And while pipeline is an important solution, it only addresses one side of the systemic barriers present in law, says Tachie.
“That is all fantastic,” he says. “But there’s already Black lawyers in the system that don't get opportunities, that are having a bad experience.”
Historically, law firms approached EDI as an exercise in “getting ‘diverse bodies’ in the door,’” says Gershbain. But focusing only on the numbers meant “the door ends up being a revolving one.”
“If diverse people aren’t included, if they’re not set up for success, if they don’t have equal access to the same opportunities, eventually they will leave,” she says.
Improving their experience requires analysing the “embedded practices and systems” by which law firms recruit, train, retain and promote lawyers from historically marginalized groups, says Tachie. To achieve that, leadership must be equipped with the necessary data, he says.

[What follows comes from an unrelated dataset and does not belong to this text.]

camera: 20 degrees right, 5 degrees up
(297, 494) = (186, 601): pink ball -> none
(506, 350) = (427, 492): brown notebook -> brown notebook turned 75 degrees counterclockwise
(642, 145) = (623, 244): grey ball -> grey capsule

“What gets measured, gets done, right?”
Organizations must have the numbers to be able to identify whether diversity is lacking in senior positions, and to find out who are being recognized for their work, who are winning awards, who are being appointed to boards and who are being promoted to lead organizations that are going to impact the profession, says Tachie.

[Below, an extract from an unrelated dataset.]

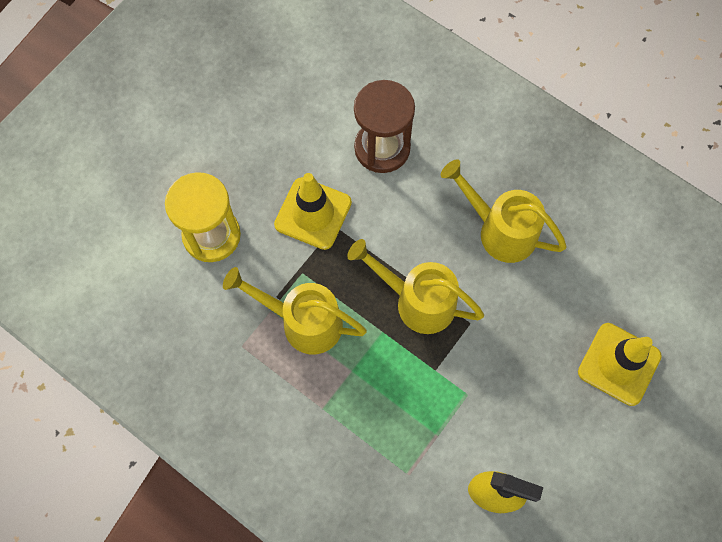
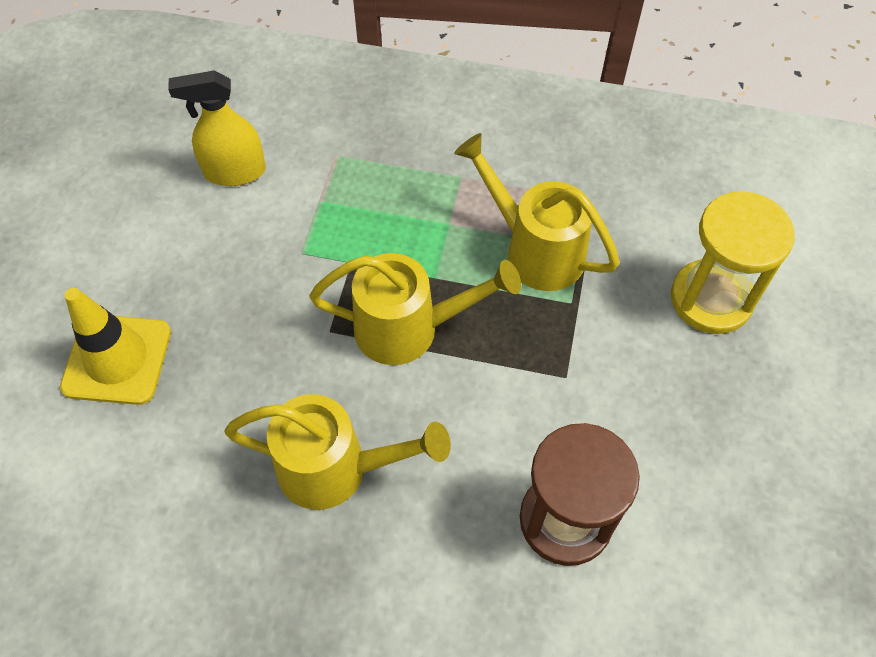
camera: 155 degrees right, 10 degrees down
(303, 322) = (535, 250): yellow watering can -> yellow watering can turned 135 degrees counterclockwise
(313, 213) = (604, 380): yellow traffic cone -> none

“For diversity to be sustainable over time, an EDI program has to focus on the structures that create obstacles to success and the inclusive behaviours and practices that create a culture of belonging,” says Gershbain.

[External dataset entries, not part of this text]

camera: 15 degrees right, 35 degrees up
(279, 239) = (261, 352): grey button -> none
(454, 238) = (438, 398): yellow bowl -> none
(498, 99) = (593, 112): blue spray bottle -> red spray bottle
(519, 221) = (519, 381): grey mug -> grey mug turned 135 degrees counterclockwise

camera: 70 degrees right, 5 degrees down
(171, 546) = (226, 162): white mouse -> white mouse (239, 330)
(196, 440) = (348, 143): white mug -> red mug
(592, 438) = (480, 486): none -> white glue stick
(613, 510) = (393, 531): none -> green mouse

A major complication in eliminating structural barriers is that a policy which has a discriminatory impact can appear neutral, on its face, she says. One example was McCarthys’ associate salary policy. Associates would receive pay raises “in lock-step by year of call,” says Gershbain. But when associates took an extended parental leave, that time would not count toward their salary advancement.
“This also seemed neutral on its face, because both women and men were eligible to take a parental leave,” she says. “In practice, we realized several years ago that this disadvantaged women, who were more likely to take a long leave.”
McCarthys has revised the policy.
In determining which initiatives and policies benefit diversity and which do not, it is important to hire people from underrepresented communities to assist and advise, says Tachie.
Often, organizations will hire a “white-glove” organization to come in, consult and make a proposal, he says. More instructive would be to connect with lawyers who have left and asking them about their experience and for recommendations on how to improve.
And when working to achieve greater diversity, authenticity is key, says Gershbain.
After the murder of George Floyd, many brands put out public statements about racial justice and were criticized because their internal policies did not match these external messages.
The actions by these companies were deemed “performative allyship,” she says.
“In my view, the single most important thing any organization can do to avoid being accused of being performative is to avoid talking about the issues externally unless you’re actually doing the work internally,” says Gershbain.
“Once you have a roadmap for change and you’ve started taking real, concrete steps to address structural and cultural bias in your organization, only then should you even consider weighing into the conversation.”